+++ ТЕКСТ ДЛЯ ИЗУЧЕНИЯ +++
Чтобы остановить наркотическую реку на дальних подступах, Франция и Великобритания участвуют в международных проектах для Кыргызстана; по их подсчетам, это экономически выгодно. Сократятся затраты на лечение будущих больных. Россия, куда идут две трети (по другим оценкам, 90%) киргизского опия, в этих проектах не участвует. Полковник Зеличенко, теперь международный координатор антинаркотиковой программы ООН "Ошский узел": "В Москве на уровне практиков все за совместные действия. Когда требуется политическое решение – все гаснет".

Метод стекольщика Чарли

"Клиника и профилактика гашишизма" – называлась докторская диссертация А.Дурандиной. Защищенная во Фрунзе (Бишкеке) в 1969 году, эта фундаментальная работа больше четверти века оставалась засекреченной. Тем не менее она подняла республику на уровень серьезных центров наркологии. Здесь возникает собственная школа лечения. Как не вспомнить грустного стекольщика Чарли из старого чаплинского фильма. Стекольщик бредет по безлюдной улице с юным спутником, мальчишка разбивает окна домов, а его безработный друг предлагает услуги.

Наркотизация киргизского населения растет: пять лет назад на сто тысяч человек приходилось около четырех наркоманов, сегодня – больше двадцати. Особенно много подростков. Через пять лет вся молодежь может быть вовлечена в наркоманию, считает Л.Лобунец, заместитель главного врача Республиканского наркологического центра. По бедности здесь принимают больных с их лекарствами. Нагрузка на врача – до тридцати человек, заработная плата эквивалентна двадцати пяти долларам в месяц. Здесь лечатся малоимущие "забытые киргизы". В республике больше половины населения – бедняки. В этих условиях власти пошли на создание Подросткового консультативного профилактического центра; его методики, по заключению специалистов ООН, не имеют аналогов в Европе. Оборудованием помогает Фонд "Сорос-Кыргызстан".

Вероятно, местным властям, как это бывает, знакомо чувство ревности к частной медицине, которая побогаче и оснащена лучше государственной. Но в Бишкеке ей не мешают, стараются не мешать, придерживаясь мудрости соседей-китайцев: пусть расцветают сто цветов.

Россияне записываются в очередь в Медицинский центр Д.Назаралиева, где запатентовали собственный подход к изменению сознания алкоголиков и наркоманов. Здесь полностью освобождают человека от навязчивых мыслей, с которыми он пришел. Один врач ведет от трех до четырех больных, на лечение принимают только с близким родственником, в исключительных случаях – с другом. На базе центра проходят школу киргизские психиатры, повышающие квалификацию при столичном институте усовершенствования врачей. Среди пациентов бишкекских наркологов – граждане США, Германии, Греции, которым не могли помочь в лучших клиниках мира. Вокруг центра кипит немало страстей, но, как сказал мне президент А.Акаев, "здесь лечат эффективно, а это главное".
+++
(ЗАДАНИЯ К РАБОТЕ):
A – Как называлась докторская диссертация А.Дурандиной, упомянутая в тексте о наркомании в Кыргызстане?
B – Перечислите все государства, которые текст о наркомании в Кыргызстане называет по имени.
C – Воспроизведите фрагмент текста о наркомании в Кыргызстане, начиная со слов «Метод стекольщика Чарли» и продолжая до слов «друг предлагает услуги.» включительно, подставив «Джо» вместо «Чарли».
+++ ФРАГМЕНТЫ СТРОК +++
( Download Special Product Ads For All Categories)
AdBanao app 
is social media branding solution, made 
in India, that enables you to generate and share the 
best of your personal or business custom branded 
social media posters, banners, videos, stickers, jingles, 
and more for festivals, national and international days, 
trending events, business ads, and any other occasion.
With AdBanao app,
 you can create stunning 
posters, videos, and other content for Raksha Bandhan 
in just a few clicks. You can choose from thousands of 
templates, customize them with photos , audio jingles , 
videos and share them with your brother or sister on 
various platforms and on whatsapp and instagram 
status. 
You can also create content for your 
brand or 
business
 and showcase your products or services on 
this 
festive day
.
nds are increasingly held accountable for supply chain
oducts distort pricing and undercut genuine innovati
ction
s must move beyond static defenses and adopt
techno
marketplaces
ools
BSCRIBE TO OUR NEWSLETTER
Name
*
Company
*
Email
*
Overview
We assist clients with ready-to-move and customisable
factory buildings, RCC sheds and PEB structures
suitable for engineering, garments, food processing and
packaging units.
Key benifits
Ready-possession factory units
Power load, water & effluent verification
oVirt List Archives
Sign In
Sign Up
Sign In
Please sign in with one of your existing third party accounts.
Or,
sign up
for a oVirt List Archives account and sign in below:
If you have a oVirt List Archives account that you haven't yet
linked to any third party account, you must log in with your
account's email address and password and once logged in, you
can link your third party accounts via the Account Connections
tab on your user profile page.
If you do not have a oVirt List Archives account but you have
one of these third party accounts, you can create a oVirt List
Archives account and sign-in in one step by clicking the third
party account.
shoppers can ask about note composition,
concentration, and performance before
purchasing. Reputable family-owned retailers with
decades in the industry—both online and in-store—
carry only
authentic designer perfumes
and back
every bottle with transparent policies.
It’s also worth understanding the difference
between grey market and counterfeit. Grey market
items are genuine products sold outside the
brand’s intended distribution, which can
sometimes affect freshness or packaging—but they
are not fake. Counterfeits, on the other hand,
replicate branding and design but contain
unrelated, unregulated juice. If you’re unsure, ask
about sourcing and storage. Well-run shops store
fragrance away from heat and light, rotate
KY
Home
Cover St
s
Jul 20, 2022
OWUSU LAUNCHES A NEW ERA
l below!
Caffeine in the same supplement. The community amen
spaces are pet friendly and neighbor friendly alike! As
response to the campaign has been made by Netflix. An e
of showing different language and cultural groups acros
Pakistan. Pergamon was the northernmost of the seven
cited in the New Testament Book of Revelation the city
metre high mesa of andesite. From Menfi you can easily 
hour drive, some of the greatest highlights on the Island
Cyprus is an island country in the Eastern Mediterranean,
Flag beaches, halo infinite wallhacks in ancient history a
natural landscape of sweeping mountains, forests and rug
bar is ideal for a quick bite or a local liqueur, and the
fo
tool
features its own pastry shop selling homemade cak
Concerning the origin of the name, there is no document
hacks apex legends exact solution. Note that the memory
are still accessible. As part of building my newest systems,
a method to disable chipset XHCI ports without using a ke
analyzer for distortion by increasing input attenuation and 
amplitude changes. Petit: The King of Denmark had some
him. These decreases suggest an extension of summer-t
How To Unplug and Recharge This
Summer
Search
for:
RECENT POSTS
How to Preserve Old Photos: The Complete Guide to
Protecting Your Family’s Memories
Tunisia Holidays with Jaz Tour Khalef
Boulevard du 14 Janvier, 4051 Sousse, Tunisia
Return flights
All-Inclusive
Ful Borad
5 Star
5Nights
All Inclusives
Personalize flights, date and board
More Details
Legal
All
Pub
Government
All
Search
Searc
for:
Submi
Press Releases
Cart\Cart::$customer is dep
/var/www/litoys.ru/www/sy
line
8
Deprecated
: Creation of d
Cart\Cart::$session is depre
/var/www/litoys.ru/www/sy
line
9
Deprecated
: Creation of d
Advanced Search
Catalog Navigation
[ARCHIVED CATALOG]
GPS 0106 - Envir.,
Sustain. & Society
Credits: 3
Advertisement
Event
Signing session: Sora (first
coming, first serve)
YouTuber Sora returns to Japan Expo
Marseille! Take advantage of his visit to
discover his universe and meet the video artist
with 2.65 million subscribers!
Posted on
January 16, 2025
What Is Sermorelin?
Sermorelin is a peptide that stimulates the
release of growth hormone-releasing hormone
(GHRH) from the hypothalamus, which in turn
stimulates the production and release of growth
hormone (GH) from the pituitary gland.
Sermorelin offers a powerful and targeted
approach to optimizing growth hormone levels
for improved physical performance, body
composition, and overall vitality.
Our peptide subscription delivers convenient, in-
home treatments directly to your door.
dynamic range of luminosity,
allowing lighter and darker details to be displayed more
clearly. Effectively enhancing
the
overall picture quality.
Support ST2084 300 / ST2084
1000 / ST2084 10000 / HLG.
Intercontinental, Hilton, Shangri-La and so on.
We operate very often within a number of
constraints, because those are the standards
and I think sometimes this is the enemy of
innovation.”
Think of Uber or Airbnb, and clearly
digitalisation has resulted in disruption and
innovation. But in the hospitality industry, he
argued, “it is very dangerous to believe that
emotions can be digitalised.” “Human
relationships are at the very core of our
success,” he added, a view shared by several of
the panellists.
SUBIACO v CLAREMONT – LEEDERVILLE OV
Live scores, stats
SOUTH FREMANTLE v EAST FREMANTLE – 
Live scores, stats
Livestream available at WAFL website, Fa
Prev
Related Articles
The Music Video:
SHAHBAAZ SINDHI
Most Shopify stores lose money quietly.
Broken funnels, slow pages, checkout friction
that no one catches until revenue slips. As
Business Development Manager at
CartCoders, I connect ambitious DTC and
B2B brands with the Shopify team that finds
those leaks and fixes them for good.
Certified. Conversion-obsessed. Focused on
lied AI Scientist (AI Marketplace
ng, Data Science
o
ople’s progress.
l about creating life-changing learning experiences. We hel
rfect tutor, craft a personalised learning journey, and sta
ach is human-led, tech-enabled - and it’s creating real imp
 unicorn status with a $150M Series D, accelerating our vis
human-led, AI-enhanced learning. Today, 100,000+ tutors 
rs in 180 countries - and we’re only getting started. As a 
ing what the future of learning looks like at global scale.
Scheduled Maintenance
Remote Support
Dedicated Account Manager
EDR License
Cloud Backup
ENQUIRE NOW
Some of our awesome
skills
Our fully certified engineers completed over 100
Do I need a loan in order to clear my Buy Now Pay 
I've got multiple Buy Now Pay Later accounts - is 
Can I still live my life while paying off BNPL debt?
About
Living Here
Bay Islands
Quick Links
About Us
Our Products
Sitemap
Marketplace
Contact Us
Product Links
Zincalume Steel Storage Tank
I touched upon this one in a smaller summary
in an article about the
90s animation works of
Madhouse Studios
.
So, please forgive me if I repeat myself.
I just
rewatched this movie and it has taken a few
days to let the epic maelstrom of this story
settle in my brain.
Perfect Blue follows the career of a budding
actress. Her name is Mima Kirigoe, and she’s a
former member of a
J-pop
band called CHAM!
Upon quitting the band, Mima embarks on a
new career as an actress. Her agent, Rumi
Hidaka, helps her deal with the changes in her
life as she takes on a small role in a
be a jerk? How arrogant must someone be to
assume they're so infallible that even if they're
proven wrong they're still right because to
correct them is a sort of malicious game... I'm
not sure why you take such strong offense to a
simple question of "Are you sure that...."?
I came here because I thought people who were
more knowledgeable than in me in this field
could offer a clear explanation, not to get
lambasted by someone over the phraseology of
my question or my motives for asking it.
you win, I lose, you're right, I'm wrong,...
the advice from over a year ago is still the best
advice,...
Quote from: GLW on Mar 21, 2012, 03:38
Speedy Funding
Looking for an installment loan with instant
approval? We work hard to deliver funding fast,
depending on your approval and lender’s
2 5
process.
+++
(ОТВЕТЫ К ЗАДАНИЯМ):
A – «Клиника и профилактика гашишизма».

B – Франция, Великобритания, Кыргызстан, Россия, США, Германия, Греция.

C –
Метод стекольщика Джо

"Клиника и профилактика гашишизма" – называлась докторская диссертация А.Дурандиной. Защищенная во Фрунзе (Бишкеке) в 1969 году, эта фундаментальная работа больше четверти века оставалась засекреченной. Тем не менее она подняла республику на уровень серьезных центров наркологии. Здесь возникает собственная школа лечения. Как не вспомнить грустного стекольщика Джо из старого чаплинского фильма. Стекольщик бредет по безлюдной улице с юным спутником, мальчишка разбивает окна домов, а его безработный друг предлагает услуги.